RECORDS TO PROCESS

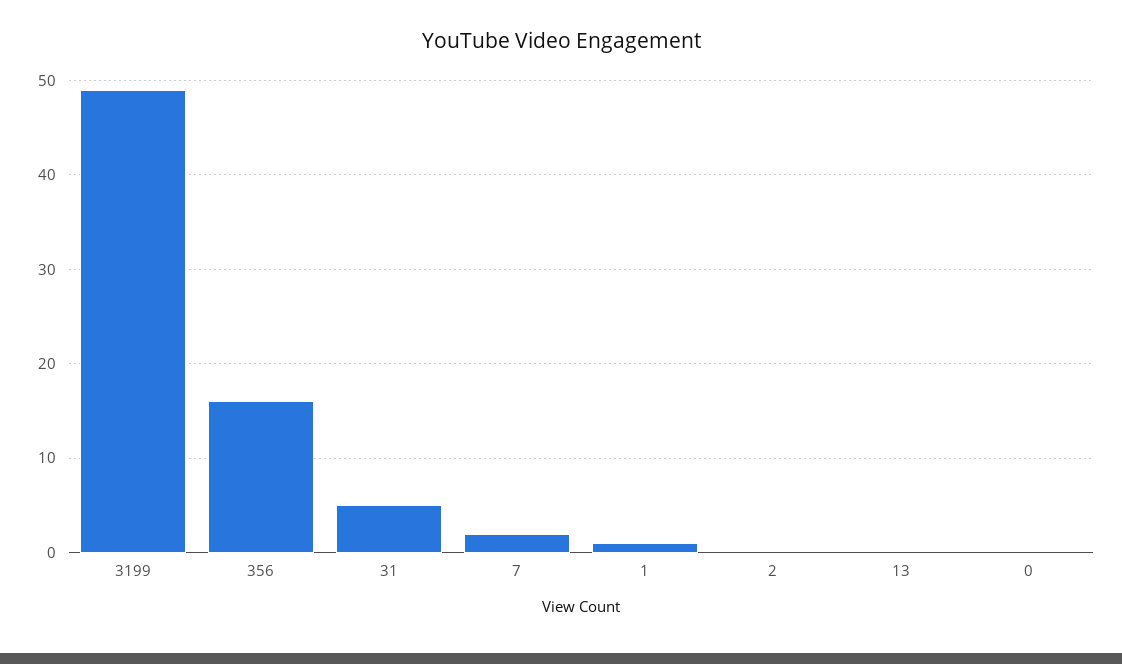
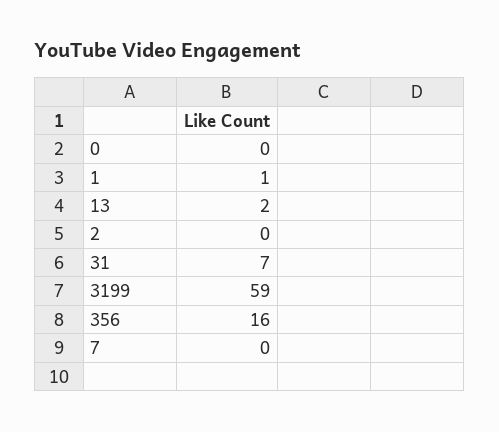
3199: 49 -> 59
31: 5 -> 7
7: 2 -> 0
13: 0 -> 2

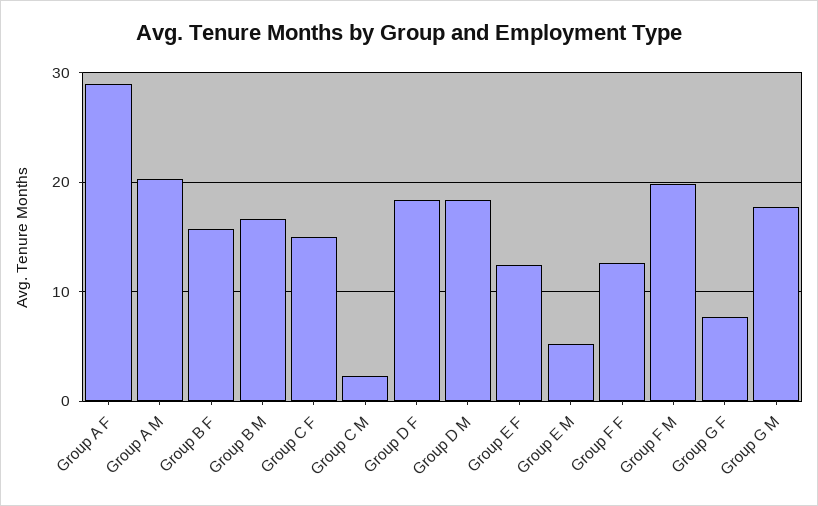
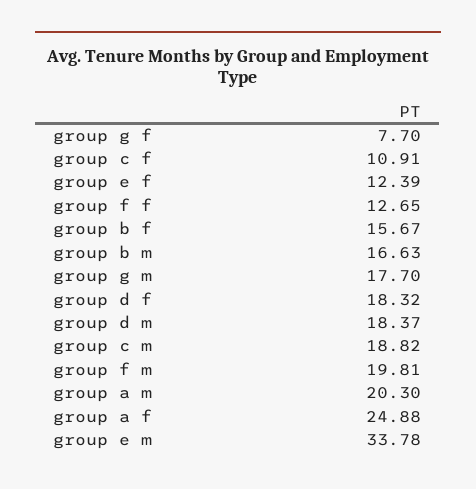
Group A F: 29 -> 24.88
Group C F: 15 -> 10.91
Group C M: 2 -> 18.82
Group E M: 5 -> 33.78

PROMPT
Pictures are to be left out, while the records are copied word for word.

RESPONSE TO THIS TASK
3199: 49 -> 59
31: 5 -> 7
7: 2 -> 0
13: 0 -> 2

Group A F: 29 -> 24.88
Group C F: 15 -> 10.91
Group C M: 2 -> 18.82
Group E M: 5 -> 33.78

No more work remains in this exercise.